_TASK INSTRUCTIONS_.
Go through the entries below and print, exactly, the lines starting at the one with "2.1 Animals and" and ending at the one with "CD-1 strain mice", keeping both ends and no others.

*****

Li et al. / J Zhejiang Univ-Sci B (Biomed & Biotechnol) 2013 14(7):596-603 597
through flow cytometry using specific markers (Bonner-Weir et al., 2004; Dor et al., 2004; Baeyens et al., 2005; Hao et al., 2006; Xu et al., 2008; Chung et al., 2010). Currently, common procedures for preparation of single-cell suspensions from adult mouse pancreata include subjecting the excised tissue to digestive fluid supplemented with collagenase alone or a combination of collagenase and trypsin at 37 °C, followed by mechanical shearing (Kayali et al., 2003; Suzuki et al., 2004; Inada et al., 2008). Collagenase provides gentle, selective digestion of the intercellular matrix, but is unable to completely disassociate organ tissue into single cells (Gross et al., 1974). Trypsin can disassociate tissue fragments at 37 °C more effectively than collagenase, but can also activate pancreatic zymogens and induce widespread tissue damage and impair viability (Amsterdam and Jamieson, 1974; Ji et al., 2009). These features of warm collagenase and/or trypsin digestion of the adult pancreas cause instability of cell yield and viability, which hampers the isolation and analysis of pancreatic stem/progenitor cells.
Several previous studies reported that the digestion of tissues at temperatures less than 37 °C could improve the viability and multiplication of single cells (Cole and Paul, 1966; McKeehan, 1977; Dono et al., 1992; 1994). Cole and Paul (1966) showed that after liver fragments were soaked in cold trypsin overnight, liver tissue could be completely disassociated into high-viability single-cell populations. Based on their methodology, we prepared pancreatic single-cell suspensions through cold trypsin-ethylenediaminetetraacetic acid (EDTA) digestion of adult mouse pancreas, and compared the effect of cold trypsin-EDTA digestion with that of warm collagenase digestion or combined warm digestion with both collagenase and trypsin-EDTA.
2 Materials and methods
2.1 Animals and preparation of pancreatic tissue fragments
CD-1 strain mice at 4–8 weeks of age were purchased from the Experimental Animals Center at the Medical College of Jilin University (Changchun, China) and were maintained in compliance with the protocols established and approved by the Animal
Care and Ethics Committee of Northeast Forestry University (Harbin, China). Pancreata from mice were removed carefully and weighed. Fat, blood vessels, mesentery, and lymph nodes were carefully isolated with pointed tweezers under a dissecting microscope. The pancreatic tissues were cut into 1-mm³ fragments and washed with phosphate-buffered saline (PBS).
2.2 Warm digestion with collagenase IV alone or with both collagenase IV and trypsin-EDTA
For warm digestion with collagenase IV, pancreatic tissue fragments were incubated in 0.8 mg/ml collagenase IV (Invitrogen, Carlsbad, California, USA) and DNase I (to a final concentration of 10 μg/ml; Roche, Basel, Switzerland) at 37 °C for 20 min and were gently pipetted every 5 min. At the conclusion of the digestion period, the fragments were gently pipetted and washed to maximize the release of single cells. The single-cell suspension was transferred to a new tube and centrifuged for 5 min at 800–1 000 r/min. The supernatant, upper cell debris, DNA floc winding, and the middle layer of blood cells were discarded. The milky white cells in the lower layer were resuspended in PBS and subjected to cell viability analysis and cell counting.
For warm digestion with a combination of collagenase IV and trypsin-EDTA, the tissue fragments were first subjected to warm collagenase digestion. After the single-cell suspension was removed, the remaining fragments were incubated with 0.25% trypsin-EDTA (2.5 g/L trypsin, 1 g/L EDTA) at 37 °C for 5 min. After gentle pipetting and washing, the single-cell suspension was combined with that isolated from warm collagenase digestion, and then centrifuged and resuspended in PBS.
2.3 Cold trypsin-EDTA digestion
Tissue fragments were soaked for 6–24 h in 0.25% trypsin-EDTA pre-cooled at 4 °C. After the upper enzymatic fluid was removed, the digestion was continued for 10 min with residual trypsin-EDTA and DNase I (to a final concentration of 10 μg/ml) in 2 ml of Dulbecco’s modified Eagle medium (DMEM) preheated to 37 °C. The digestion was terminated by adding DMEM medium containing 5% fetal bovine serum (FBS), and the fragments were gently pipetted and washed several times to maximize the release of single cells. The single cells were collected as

*****

_SOLUTION TO THIS TASK_.
2.1 Animals and preparation of pancreatic tissue fragments
CD-1 strain mice at 4–8 weeks of age were purchased from the Experimental Animals Center at the Medical College of Jilin University (Changchun, China) and were maintained in compliance with the protocols established and approved by the Animal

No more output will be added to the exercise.